I have a LeTour that is in great shape,except for some big scratches near the letters on the downtube . I was wondering if anyone has had luck matching this Pearl Orange paint, Such as an automotive paint code or a spray can, etc . ? I would really like to match it better than the nail polish I applied. If I could find it I would like to paint another frame that Pearl orange,the other is Opaque Blue.

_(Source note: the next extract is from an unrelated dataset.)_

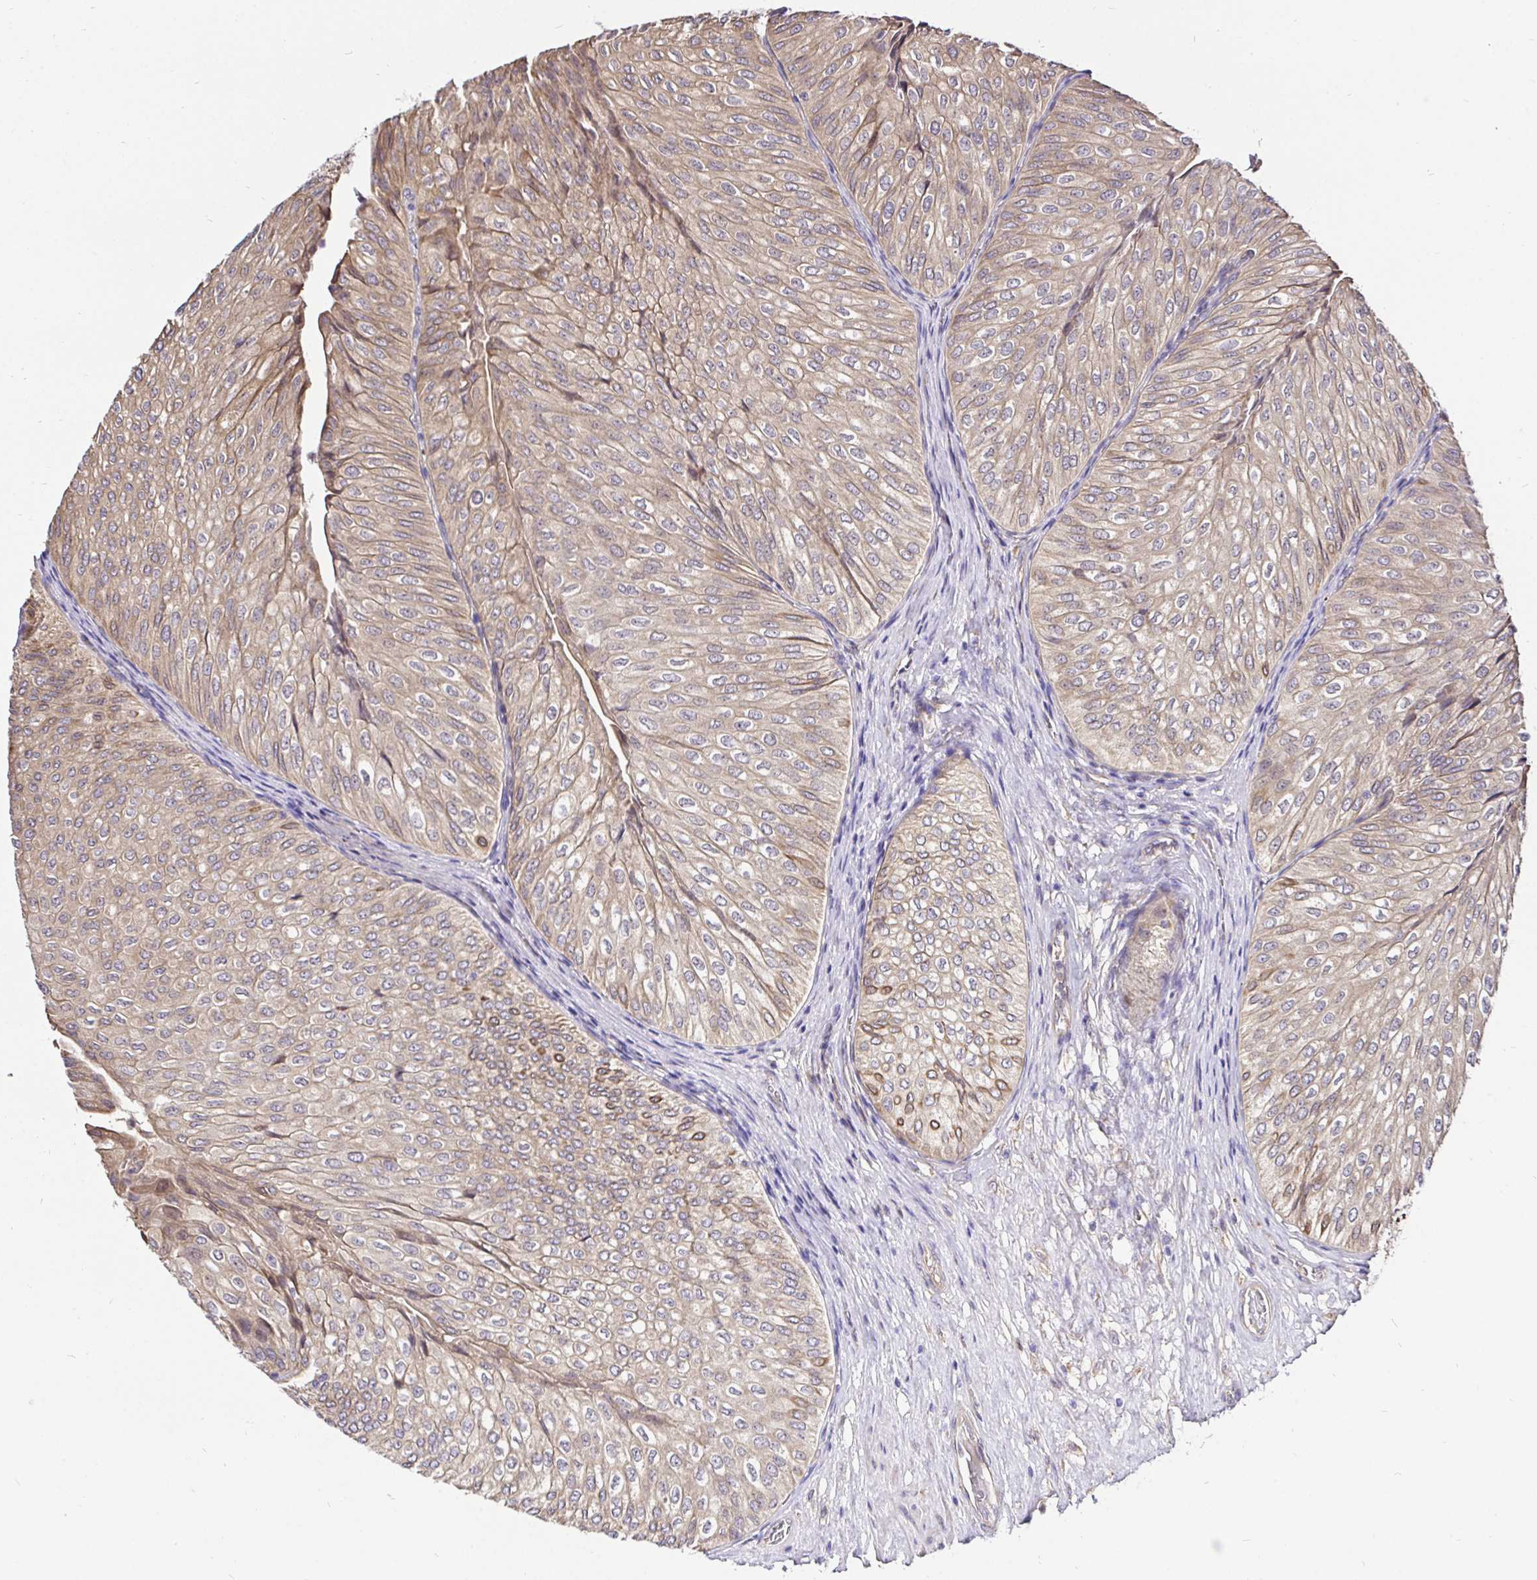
{"staining": {"intensity": "weak", "quantity": "25%-75%", "location": "cytoplasmic/membranous"}, "tissue": "urothelial cancer", "cell_type": "Tumor cells", "image_type": "cancer", "snomed": [{"axis": "morphology", "description": "Urothelial carcinoma, NOS"}, {"axis": "topography", "description": "Urinary bladder"}], "caption": "An immunohistochemistry micrograph of tumor tissue is shown. Protein staining in brown highlights weak cytoplasmic/membranous positivity in urothelial cancer within tumor cells. Immunohistochemistry stains the protein of interest in brown and the nuclei are stained blue.", "gene": "CCDC122", "patient": {"sex": "male", "age": 62}}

It just does'nt catch my eye like the orange . Thanks for any help.


----------



## rhenning (Aug 19, 2013)

I also have one and from experience leave it alone.  Anything you try will make it look worse unless you paint the whole bike.  I wish I had done that.  Roger


----------



## Dale Alan (Aug 19, 2013)

Thanks Roger,I had a feeling that would be the answer . I think it would be pretty tricky to blend in new paint. I really do like that color,I would like to paint a frame or two Pearl Orange.


----------



## detroitbike (Aug 19, 2013)

It's a hard to match color because it has a Silver undercoat.
  If you don't use the correct undercoat it will come out Gold when using the Factory
 spray!


----------



## Dale Alan (Aug 20, 2013)

OK,now I understand . I saw mention of different base coats while researching paint,I was not aware of that before. Thanks


----------



## rhenning (Aug 20, 2013)

This is what my LeTour III looks like.  Roger


----------



## Dale Alan (Aug 20, 2013)

Very nice Roger,mine is pretty tall too. I still have the handlebar and brake levers . More comfortable this way,way too big for me . Would love to find one that fits.


----------